Things to consider adding to TODO list https://github.com/MiraldiLab/maxATAC/projects/1

michael-kotliar commented 3 years ago

These things are hardcoded. What if we want to use hg19 or even something else?

# Genomic resource constants
blacklist_path = os.path.join(os.path.dirname(__file__), "../../data/hg38_maxatac_blacklist.bed")
blacklist_bigwig_path = os.path.join(os.path.dirname(__file__), "../../data/hg38_maxatac_blacklist.bw")
chrom_sizes_path = os.path.join(os.path.dirname(__file__), "../../data/hg38.chrom.sizes")
tacazares commented 3 years ago

These things are hardcoded. What if we want to use hg19 or even something else?

# Genomic resource constants
blacklist_path = os.path.join(os.path.dirname(__file__), "../../data/hg38_maxatac_blacklist.bed")
blacklist_bigwig_path = os.path.join(os.path.dirname(__file__), "../../data/hg38_maxatac_blacklist.bw")
chrom_sizes_path = os.path.join(os.path.dirname(__file__), "../../data/hg38.chrom.sizes")

These files are hardcoded as the default options that are referenced by the argparser if none are provided. It is probably best to have the user specify these with each run instead of defaulting to a specific reference.

portah commented 3 years ago

Couple comments on original task

  • [ ] Repository is too big. We will need to remove all files that were added here by mistake. Removing files would not reduce the size. Repository has to be rebased too!
  • [ ] If possible add tests and set up some Continuous Integration (CI) CI means deploying it somewhere or doing something after test. So KISS limit this to tests only.
michael-kotliar commented 3 years ago

These things are hardcoded. What if we want to use hg19 or even something else?

# Genomic resource constants
blacklist_path = os.path.join(os.path.dirname(__file__), "../../data/hg38_maxatac_blacklist.bed")
blacklist_bigwig_path = os.path.join(os.path.dirname(__file__), "../../data/hg38_maxatac_blacklist.bw")
chrom_sizes_path = os.path.join(os.path.dirname(__file__), "../../data/hg38.chrom.sizes")

These files are hardcoded as the default options that are referenced by the argparser if none are provided.
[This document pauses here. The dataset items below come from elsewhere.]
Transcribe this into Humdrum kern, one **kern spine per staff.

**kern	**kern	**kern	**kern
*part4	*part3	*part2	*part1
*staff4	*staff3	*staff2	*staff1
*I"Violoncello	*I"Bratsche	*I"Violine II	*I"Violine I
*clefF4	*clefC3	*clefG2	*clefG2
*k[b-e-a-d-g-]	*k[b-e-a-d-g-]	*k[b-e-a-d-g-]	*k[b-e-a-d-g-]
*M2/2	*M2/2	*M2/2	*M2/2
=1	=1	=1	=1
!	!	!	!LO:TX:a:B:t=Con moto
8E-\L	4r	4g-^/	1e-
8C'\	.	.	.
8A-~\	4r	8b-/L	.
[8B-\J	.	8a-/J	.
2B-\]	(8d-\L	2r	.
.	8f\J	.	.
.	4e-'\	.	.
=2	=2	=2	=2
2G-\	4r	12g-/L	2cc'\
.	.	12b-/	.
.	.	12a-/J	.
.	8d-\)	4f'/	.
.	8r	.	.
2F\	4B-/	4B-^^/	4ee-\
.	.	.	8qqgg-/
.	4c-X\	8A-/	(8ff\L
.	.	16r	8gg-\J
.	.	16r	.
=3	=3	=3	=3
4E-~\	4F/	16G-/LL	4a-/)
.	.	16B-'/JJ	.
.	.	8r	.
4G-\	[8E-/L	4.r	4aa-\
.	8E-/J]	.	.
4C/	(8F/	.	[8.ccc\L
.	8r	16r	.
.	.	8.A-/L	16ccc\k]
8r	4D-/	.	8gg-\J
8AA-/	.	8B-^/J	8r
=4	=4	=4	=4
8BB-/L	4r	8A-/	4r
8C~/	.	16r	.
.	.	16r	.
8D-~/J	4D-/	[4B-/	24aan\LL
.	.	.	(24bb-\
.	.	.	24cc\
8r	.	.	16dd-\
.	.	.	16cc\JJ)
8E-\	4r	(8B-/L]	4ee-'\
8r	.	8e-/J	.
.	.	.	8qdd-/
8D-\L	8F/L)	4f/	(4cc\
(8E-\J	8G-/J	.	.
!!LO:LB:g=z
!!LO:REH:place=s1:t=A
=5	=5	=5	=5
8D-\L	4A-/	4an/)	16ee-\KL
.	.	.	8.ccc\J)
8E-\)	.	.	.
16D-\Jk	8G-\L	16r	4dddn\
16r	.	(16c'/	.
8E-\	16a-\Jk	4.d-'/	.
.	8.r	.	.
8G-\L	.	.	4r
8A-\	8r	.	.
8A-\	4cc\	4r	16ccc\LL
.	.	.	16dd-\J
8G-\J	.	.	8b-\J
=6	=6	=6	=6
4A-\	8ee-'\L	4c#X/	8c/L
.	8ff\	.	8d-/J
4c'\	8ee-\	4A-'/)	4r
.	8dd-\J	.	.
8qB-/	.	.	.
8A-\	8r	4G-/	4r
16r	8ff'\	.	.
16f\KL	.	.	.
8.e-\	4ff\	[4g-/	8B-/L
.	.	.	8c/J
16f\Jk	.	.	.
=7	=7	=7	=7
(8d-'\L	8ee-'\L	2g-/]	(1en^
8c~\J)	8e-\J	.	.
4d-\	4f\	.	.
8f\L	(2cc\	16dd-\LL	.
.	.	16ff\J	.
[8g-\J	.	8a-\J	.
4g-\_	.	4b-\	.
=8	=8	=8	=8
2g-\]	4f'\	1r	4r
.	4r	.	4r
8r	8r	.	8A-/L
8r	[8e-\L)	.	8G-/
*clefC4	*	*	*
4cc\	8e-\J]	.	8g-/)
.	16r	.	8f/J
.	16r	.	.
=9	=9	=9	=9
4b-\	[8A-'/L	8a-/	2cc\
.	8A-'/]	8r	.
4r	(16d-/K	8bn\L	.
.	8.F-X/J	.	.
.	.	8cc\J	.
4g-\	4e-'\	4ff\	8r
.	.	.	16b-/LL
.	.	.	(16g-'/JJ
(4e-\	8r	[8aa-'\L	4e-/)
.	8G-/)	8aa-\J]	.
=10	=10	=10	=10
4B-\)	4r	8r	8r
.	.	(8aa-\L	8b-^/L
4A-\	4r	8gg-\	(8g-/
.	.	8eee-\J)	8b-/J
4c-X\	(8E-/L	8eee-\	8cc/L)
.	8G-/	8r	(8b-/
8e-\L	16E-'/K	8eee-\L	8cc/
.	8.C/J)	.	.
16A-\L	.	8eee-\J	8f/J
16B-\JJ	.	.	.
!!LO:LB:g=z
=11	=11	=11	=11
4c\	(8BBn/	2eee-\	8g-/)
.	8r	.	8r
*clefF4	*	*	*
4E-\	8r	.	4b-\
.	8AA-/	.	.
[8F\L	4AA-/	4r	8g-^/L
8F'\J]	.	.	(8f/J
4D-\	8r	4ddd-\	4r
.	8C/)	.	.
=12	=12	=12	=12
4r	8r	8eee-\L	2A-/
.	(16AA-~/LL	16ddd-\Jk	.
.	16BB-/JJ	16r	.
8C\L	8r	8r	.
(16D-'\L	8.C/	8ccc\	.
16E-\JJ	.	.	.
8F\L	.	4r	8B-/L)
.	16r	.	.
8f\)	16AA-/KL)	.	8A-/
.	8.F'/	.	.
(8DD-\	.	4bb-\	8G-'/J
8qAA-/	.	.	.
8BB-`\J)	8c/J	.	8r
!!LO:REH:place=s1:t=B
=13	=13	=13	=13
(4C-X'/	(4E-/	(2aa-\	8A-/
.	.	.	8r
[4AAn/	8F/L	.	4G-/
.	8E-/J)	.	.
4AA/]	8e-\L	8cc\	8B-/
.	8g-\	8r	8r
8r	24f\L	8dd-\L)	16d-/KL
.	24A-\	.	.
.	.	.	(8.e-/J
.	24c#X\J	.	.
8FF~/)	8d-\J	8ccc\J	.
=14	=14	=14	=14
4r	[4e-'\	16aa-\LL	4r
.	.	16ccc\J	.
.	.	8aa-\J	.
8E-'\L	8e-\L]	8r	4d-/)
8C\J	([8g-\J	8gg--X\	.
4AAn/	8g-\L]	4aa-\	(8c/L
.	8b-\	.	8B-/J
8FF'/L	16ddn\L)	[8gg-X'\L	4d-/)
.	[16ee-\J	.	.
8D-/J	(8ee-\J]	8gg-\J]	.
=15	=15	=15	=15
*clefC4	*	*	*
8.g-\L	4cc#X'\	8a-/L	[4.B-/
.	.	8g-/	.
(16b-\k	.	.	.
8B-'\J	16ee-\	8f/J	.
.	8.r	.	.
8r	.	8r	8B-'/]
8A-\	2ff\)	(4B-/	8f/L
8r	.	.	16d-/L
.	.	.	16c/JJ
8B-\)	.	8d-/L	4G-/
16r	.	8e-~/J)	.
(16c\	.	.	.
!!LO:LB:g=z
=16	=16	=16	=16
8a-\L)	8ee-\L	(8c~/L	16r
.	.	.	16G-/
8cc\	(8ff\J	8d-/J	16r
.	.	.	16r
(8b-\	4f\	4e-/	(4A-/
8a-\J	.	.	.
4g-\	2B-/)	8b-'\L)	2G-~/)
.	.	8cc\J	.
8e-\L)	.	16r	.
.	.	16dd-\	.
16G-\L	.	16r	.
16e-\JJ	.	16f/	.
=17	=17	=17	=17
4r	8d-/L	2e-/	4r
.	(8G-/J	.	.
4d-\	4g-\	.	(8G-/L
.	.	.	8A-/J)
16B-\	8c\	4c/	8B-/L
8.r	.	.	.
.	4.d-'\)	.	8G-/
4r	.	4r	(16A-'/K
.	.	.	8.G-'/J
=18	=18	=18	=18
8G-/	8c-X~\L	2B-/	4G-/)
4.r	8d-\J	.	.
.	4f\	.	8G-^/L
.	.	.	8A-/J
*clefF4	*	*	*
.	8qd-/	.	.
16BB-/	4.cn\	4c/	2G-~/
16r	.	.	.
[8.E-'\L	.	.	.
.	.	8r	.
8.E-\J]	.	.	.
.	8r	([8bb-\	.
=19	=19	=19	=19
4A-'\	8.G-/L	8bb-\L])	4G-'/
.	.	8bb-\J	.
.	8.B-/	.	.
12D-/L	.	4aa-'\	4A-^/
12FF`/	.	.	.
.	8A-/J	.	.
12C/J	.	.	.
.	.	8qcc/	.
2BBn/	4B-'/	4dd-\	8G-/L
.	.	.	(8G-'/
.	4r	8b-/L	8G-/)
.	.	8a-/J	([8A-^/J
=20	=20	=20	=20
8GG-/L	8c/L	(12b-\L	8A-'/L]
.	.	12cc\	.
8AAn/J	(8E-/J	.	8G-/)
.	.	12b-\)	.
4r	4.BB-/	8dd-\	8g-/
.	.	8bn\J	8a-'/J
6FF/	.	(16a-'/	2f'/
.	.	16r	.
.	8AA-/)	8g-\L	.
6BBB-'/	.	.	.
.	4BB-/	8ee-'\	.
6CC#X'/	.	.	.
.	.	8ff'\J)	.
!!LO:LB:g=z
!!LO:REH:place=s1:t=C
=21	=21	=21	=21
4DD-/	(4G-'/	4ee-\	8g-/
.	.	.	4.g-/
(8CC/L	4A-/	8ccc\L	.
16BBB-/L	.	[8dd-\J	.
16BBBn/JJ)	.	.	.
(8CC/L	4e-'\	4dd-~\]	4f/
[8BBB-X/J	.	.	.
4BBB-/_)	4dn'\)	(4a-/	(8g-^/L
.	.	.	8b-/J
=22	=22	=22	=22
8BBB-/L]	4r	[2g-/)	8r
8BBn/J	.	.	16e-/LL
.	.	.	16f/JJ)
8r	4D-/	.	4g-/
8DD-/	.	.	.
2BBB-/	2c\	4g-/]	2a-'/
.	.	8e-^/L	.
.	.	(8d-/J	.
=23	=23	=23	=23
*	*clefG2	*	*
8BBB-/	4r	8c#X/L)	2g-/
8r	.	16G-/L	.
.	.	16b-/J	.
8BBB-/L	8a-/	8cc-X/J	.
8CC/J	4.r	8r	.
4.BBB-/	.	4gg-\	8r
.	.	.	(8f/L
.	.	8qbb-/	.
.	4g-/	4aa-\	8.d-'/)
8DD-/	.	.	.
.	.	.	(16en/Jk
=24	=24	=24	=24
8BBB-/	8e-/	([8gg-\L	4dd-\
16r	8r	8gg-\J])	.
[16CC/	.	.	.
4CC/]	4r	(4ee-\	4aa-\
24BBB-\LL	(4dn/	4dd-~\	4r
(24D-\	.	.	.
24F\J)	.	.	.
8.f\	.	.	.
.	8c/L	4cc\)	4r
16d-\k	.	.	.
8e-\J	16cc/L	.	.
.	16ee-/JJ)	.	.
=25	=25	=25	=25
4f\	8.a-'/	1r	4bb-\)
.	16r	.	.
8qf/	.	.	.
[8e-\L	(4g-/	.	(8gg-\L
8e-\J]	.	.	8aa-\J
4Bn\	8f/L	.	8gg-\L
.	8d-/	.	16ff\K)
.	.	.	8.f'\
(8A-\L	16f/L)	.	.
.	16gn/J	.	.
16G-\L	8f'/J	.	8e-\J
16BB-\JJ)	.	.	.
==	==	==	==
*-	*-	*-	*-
It is probably best to have the user specify these with each run instead of defaulting to a specific reference.

Ok, then for now it's better to keep them in a separate repository and include it as a submodule in the main one. This will allow us to separate the code and data and do not create a new commit on each change in the data files.

FaizRizvi commented 3 years ago

We tested a few architectures earlier, but have been sticking with using a dilated convolutional neural network (/GitHub/maxATAC/maxatac/architectures). Is it ok to delete the other archs for publication? (@emiraldi, @dlab-arp)

FaizRizvi commented 3 years ago

@michael-kotliar , we have the same dir here: /GitHub/maxATAC/packaging/scripts and /Users/war9qi/Documents/GitHub/maxATAC/data/scripts, which one should we delete?

FaizRizvi commented 3 years ago

@emiraldi should we remove all quantitative options from maxATAC?

emiraldi commented 3 years ago

For the public codebase, I would remove the quantitative options, but we will want to build on them in the future.

On Wed, Oct 13, 2021 at 10:47 AM FaizRizvi @.***> wrote:

@emiraldi https://github.com/emiraldi should we remove all quantitative options from maxATAC?

— You are receiving this because you were mentioned. Reply to this email directly, view it on GitHub https://github.com/MiraldiLab/maxATAC/pull/62#issuecomment-942381816, or unsubscribe https://github.com/notifications/unsubscribe-auth/ACUJXVOGTSTUXNSGULW7DEDUGWLYHANCNFSM5FKLCVPQ . Triage notifications on the go with GitHub Mobile for iOS https://apps.apple.com/app/apple-store/id1477376905?ct=notification-email&mt=8&pt=524675 or Android https://play.google.com/store/apps/details?id=com.github.android&referrer=utm_campaign%3Dnotification-email%26utm_medium%3Demail%26utm_source%3Dgithub.

-- Emily Miraldi, Ph.D. Assistant Professor Divisions of Immunobiology and Biomedical Informatics Cincinnati Children's Hospital

FaizRizvi commented 3 years ago

@emiraldi should we remove all quantitative options from maxATAC?

@michael-kotliar what is the best way to save this work that includes quantitative work and other archs for future development private?